Member of the Rhode Island House of Representatives from the 74th district
- In office January 6, 2009 – January 3, 2023
- Preceded by: Bruce Long
- Succeeded by: Alex Finkelman

Personal details
- Born: April 2, 1958 (age 68) Providence, Rhode Island, U.S.
- Party: Democratic
- Domestic partner: Joyce Ioanes (deceased 2007)
- Education: Boston College (BA)
- Website: Campaign website

= Deb Ruggiero =

American politician

Deborah L. "Deb" Ruggiero (born April 2, 1958) is an American radio personality and politician from Jamestown, Rhode Island. A Democrat, she served in the Rhode Island House of Representatives, representing the 74th district, which contains all of Jamestown and part of Middletown. Ruggiero was first elected in November 2008 and took office on January 6, 2009.

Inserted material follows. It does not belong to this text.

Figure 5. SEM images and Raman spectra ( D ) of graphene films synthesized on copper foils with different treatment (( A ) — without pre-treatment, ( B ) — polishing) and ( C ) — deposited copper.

== Early life and education ==
Born in Providence, Rhode Island, Ruggiero went to high school in Lincoln, Rhode Island before attending Boston College, graduating magna cum laude with a double major in English and communications.

== Career ==
In 2008, Ruggiero challenged 28-year incumbent Bruce J. Long for the 74th district seat. Long, a Republican, was the longest-serving member of the House of Representatives and was seeking his fifteenth term. In the election held on November 4, 2008, Ruggiero defeated Long by 54% to 46%, carrying each of the district's six precincts. She was re-elected in 2010, winning 53% in a three-way race. Her Republican and Independent opponents took 31% and 16% of the vote respectively.

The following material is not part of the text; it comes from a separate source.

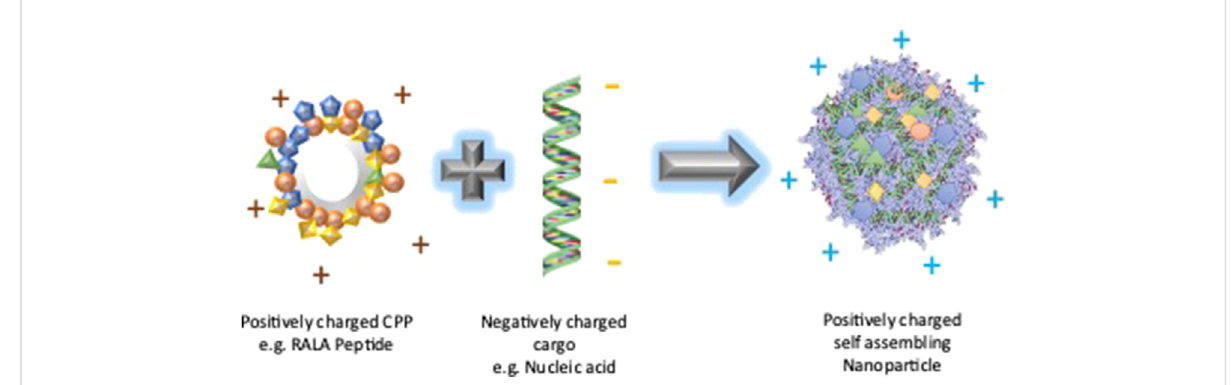
FIGURE 5 RALANanoparticleformation.ThecationicRALApeptideformsaself-assemblednanoparticlewithanegativelychargednucleicacidcargodue to the electrostatic interaction between them. The resultant nanoparticle is expected to have a positive charge due to the neutralization of the negative charge of the nucleic acid by the positively charged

She has spent her career in the media, working first for CBS radio in Boston, then for FOX TV and WPRI-TV for eight years. Since 2000, she has served as director of community and business development at Citadel Radio, the owners of WPRO and WPRO-FM. Since 1992, she has also taught a class in broadcast advertising at Providence College.

A supporter of the Hillary Clinton 2008 presidential campaign, Ruggiero attended the 2008 Democratic National Convention in Denver as an alternate elector.

In April 2022, Ruggiero declared her candidacy for lieutenant governor of Rhode Island.

== Personal life ==
Ruggiero is a lesbian; her partner of over 22 years, Joyce Ioanes, died of cancer in 2007.